Dzięki pośrednictwu stowarzyszenia Polonia Christiana oraz kancelarii prawnych p. mec. Anny Bufnal z Gdyni i p. mec. Jerzego Pasieki z Krakowa doszło dziś do zawarcia porozumienia pomiędzy ks. dr hab. Robertem Kantorem, kanclerzem kurii tarnowskiej i delegatem ds. ochrony dzieci, a mną. To oznacza, że procesu nie będzie, a obaj jako duchowni zadeklarowaliśmy chęć współpracy na rzecz ofiar pedofilii w Kościele katolickim.
Moje oświadczenie.
„Oświadczam, że w treści wpisu z dnia 2 sierpnia 2020 roku dotyczącego sprawy pana Andrzeja, w jego końcowych fragmentach, zwróciłem uwagę na pewną niefortunną zbieżność, tj. faktu zajmowania stanowiska delegata biskupa tarnowskiego ds. wykorzystywania seksualnego osób małoletnich przez kanclerza kurii w Tarnowie, na działania której skarżył się bohater mojego wpisu w liście skierowanym do ks. prymasa Wojciecha Polaka.
Ks.

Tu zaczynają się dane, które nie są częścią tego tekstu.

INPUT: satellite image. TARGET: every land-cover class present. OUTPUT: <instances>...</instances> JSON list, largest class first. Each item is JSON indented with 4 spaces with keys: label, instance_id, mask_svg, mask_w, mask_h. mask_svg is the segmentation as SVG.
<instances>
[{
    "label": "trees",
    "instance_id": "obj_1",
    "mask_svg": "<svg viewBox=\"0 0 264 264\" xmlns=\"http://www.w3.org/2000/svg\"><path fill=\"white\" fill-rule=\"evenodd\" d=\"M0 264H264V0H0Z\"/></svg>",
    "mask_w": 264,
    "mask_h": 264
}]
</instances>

Robert Kantor został ww. delegatem w 2015 roku. Nie było moją intencją czynienie wobec ks. delegata Roberta Kantora sugestii, jakoby to jego osoba była bezpośrednio odpowiedzialna za zaniechania zarzucane kurii tarnowskiej w sprawie p. Andrzeja.
W kontekście działalności prowadzonej przez ks. delegata Roberta Kantora, w tym miejscu pragnę zapewnić o gotowości podjęcia współpracy w działaniach na rzecz ofiar pedofilii w Kościele katolickim.”